→ EXERCISE OBJECTIVE
Rewrite the data from the line holding "genus: Myrcia" through the line holding "genus: Aster", inclusive, substituting "Latin name" for each "scientific name" and leaving everything else unchanged.

Start of DATA EXCERPTS

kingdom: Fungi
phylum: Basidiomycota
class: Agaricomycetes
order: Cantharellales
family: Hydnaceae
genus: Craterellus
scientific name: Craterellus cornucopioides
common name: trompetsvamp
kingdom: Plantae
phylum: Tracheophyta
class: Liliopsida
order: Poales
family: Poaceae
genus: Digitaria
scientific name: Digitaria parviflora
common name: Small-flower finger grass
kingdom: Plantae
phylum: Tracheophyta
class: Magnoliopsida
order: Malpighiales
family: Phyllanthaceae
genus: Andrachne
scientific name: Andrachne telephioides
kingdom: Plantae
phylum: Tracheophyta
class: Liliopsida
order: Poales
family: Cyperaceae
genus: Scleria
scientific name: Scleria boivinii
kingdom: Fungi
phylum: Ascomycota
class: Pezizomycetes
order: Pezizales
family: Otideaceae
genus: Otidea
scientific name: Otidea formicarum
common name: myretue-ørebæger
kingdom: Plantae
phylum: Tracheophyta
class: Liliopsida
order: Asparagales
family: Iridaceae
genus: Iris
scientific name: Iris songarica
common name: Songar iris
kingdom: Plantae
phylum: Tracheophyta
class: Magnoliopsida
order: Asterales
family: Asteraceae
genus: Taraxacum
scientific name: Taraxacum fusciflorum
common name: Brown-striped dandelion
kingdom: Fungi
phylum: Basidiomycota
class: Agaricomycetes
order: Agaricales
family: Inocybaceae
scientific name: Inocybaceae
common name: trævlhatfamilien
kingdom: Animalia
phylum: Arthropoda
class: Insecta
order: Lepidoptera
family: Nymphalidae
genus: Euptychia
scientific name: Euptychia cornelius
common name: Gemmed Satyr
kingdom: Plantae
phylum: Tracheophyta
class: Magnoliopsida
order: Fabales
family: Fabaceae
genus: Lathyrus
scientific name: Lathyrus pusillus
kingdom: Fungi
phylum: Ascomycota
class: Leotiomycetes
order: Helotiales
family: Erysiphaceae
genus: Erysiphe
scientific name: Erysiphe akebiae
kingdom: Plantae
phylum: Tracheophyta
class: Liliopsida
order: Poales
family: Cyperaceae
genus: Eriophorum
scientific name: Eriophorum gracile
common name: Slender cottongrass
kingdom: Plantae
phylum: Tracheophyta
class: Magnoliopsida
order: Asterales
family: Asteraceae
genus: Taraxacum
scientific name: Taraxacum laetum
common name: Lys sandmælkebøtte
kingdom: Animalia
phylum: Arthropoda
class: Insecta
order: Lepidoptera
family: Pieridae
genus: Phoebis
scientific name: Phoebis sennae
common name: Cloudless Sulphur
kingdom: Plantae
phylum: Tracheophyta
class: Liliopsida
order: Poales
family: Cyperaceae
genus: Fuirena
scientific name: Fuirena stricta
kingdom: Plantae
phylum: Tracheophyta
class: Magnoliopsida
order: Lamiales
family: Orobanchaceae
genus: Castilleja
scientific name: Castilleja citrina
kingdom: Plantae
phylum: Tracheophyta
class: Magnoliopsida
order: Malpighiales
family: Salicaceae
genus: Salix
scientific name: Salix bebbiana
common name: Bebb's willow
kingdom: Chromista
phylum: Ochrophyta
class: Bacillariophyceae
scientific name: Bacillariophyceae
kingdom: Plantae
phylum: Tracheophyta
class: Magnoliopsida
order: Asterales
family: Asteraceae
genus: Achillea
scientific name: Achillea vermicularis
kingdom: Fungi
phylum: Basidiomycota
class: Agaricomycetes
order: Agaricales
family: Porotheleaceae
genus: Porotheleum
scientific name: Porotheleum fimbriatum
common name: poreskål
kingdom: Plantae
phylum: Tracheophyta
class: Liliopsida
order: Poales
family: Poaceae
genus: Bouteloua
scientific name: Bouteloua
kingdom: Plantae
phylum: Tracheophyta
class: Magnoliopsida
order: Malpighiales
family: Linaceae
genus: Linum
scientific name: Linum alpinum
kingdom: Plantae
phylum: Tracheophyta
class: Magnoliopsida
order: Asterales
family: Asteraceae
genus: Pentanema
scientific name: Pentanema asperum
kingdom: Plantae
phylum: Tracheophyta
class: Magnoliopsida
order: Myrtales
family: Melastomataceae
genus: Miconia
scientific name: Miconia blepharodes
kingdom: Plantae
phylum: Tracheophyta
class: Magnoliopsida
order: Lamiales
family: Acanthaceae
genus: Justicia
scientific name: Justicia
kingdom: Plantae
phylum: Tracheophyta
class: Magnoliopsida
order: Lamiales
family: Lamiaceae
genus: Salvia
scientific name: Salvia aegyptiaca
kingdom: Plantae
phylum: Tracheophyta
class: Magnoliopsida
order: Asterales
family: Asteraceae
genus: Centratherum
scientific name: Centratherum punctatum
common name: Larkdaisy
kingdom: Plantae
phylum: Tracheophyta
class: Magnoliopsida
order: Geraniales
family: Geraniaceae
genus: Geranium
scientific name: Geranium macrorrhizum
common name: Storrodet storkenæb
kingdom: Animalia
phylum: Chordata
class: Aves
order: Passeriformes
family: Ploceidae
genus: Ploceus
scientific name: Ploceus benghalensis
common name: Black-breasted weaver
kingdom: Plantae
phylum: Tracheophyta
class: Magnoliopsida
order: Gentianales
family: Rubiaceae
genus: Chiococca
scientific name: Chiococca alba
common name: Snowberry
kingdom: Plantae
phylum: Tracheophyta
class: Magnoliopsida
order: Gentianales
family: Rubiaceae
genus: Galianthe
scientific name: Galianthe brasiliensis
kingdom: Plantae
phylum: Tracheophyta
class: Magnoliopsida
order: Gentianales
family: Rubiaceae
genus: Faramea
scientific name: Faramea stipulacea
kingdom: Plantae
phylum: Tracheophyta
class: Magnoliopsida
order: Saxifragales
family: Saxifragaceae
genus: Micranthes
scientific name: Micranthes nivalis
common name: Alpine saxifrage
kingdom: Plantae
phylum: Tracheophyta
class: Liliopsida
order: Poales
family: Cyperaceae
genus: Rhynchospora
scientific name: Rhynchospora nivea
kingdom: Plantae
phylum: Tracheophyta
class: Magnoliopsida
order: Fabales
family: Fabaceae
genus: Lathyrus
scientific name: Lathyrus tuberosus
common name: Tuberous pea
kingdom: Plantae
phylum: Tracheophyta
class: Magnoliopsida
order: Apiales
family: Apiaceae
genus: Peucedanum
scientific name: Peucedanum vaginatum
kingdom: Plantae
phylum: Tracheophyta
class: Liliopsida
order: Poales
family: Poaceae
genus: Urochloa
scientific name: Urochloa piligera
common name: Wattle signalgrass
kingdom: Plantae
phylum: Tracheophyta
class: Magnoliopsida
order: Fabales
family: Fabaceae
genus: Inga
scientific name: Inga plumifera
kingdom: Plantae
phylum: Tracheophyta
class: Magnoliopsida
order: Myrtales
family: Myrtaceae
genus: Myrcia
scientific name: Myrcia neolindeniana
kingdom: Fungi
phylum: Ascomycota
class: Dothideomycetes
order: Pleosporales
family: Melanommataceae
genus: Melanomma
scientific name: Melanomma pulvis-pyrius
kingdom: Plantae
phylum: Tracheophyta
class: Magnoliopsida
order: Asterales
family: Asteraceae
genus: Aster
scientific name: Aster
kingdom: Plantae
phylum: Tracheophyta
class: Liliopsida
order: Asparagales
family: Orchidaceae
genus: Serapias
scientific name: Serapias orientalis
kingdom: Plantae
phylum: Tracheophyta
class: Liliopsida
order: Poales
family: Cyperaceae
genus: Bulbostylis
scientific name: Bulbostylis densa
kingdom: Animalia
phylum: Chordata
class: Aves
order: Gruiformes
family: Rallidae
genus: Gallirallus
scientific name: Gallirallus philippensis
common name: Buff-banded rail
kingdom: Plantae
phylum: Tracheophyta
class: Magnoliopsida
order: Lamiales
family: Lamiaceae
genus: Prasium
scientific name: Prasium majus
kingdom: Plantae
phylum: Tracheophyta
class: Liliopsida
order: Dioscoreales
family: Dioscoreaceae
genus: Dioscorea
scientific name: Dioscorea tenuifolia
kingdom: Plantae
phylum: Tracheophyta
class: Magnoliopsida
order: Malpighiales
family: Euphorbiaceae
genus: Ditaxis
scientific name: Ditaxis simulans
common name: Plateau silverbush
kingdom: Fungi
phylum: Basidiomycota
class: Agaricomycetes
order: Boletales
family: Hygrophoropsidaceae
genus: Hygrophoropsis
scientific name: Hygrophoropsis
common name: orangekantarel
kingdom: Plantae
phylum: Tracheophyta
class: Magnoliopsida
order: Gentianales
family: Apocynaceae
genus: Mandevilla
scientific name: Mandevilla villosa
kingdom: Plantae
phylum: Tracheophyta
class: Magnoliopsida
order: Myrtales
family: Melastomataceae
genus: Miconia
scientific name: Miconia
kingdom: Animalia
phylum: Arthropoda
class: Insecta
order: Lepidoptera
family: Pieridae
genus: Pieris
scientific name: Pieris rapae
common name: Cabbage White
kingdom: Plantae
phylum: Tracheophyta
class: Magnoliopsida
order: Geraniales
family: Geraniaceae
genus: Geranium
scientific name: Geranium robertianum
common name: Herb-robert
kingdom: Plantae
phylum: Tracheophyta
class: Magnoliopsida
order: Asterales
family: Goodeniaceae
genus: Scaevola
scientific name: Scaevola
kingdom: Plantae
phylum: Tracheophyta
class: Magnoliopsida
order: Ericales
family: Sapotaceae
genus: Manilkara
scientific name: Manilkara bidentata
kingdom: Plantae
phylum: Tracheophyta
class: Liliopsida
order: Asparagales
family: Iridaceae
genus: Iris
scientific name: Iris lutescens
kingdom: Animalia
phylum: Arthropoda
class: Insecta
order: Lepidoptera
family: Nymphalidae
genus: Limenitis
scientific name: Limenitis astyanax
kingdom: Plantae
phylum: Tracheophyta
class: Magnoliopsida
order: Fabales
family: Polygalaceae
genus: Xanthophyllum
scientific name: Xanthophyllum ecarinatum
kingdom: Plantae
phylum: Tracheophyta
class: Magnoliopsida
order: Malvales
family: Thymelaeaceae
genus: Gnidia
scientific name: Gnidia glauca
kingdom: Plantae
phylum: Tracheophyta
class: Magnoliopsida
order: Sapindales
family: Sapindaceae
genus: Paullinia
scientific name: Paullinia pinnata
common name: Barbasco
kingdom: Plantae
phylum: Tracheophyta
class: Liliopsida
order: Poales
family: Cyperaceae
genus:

End of DATA EXCERPTS

→ EXPECTED ANSWER
genus: Myrcia
Latin name: Myrcia neolindeniana
kingdom: Fungi
phylum: Ascomycota
class: Dothideomycetes
order: Pleosporales
family: Melanommataceae
genus: Melanomma
Latin name: Melanomma pulvis-pyrius
kingdom: Plantae
phylum: Tracheophyta
class: Magnoliopsida
order: Asterales
family: Asteraceae
genus: Aster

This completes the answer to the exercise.